··· Supplied records

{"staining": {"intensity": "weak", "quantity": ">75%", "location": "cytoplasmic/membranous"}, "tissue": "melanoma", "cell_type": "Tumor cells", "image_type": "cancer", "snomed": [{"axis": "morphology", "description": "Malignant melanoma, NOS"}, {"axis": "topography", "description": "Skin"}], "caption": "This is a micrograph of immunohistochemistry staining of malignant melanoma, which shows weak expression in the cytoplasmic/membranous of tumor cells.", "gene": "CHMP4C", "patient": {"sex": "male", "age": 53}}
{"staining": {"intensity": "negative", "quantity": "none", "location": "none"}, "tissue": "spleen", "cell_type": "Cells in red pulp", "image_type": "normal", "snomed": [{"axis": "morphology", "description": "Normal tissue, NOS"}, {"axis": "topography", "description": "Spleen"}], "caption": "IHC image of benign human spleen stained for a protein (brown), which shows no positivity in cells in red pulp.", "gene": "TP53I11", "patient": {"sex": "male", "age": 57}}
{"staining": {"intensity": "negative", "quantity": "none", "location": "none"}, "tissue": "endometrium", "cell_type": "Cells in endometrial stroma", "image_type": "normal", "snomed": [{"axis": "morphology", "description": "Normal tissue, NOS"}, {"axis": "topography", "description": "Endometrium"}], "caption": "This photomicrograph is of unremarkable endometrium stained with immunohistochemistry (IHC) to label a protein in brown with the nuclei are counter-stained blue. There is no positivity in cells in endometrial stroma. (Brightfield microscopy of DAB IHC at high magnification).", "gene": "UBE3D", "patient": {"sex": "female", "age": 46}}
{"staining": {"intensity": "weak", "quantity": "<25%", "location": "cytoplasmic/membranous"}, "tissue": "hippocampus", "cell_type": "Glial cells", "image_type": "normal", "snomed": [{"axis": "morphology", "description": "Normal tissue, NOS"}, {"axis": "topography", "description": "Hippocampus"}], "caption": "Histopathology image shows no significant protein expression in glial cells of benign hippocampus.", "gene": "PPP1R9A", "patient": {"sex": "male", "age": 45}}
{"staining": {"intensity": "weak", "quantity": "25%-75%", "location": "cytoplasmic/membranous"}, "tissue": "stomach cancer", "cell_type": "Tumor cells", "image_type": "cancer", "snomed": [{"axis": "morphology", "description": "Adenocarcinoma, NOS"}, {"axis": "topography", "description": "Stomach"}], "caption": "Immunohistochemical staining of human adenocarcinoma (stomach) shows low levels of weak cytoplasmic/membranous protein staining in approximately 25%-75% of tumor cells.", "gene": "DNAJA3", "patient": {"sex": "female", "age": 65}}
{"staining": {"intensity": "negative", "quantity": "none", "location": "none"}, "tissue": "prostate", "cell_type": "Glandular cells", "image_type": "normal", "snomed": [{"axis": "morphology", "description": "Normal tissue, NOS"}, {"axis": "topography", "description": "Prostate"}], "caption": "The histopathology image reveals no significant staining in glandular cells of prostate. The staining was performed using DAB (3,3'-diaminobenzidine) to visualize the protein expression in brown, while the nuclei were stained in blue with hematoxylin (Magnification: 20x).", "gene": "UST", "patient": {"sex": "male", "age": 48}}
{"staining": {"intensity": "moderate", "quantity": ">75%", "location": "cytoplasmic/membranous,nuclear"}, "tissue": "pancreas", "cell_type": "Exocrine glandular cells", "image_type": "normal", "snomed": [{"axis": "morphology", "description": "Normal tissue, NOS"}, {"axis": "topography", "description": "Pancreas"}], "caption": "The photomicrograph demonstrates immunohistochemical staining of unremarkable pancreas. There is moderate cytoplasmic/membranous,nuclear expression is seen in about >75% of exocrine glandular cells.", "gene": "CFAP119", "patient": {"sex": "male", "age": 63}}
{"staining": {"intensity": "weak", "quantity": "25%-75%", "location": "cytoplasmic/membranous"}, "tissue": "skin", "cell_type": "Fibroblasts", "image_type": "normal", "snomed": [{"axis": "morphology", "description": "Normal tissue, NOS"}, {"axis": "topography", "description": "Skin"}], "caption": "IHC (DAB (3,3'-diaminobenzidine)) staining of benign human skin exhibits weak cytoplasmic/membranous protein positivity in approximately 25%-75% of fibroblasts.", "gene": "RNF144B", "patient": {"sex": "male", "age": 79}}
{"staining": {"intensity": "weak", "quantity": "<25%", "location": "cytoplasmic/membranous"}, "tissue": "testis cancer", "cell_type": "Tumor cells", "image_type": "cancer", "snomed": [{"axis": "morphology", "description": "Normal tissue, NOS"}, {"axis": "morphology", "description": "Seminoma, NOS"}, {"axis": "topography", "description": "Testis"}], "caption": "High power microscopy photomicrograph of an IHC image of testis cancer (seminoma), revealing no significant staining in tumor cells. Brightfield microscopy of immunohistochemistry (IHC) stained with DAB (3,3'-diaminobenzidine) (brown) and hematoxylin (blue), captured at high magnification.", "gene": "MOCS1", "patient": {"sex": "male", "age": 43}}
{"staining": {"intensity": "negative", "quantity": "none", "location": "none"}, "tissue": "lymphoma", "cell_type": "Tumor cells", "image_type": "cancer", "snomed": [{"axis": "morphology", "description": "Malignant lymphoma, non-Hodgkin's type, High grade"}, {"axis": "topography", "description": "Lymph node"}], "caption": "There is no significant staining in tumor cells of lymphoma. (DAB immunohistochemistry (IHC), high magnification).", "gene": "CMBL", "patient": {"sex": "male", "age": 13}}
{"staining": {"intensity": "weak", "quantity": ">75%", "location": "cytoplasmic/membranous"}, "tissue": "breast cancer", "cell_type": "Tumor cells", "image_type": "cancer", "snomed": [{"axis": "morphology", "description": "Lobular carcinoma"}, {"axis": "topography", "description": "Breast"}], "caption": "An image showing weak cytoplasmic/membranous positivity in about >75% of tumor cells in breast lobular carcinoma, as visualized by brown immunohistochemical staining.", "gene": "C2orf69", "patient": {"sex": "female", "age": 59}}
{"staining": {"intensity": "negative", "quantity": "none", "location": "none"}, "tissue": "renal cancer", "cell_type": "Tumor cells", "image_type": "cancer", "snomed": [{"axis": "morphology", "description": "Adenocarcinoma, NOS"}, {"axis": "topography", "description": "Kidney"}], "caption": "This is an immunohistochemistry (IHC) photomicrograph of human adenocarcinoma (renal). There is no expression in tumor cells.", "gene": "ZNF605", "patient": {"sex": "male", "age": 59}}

······

§ Exercise prompt
Restate word for word the lines from the one holding "image showing weak" through the last line of the listing, omitting every earlier line.

§ Solution to this task
{"staining": {"intensity": "weak", "quantity": ">75%", "location": "cytoplasmic/membranous"}, "tissue": "breast cancer", "cell_type": "Tumor cells", "image_type": "cancer", "snomed": [{"axis": "morphology", "description": "Lobular carcinoma"}, {"axis": "topography", "description": "Breast"}], "caption": "An image showing weak cytoplasmic/membranous positivity in about >75% of tumor cells in breast lobular carcinoma, as visualized by brown immunohistochemical staining.", "gene": "C2orf69", "patient": {"sex": "female", "age": 59}}
{"staining": {"intensity": "negative", "quantity": "none", "location": "none"}, "tissue": "renal cancer", "cell_type": "Tumor cells", "image_type": "cancer", "snomed": [{"axis": "morphology", "description": "Adenocarcinoma, NOS"}, {"axis": "topography", "description": "Kidney"}], "caption": "This is an immunohistochemistry (IHC) photomicrograph of human adenocarcinoma (renal). There is no expression in tumor cells.", "gene": "ZNF605", "patient": {"sex": "male", "age": 59}}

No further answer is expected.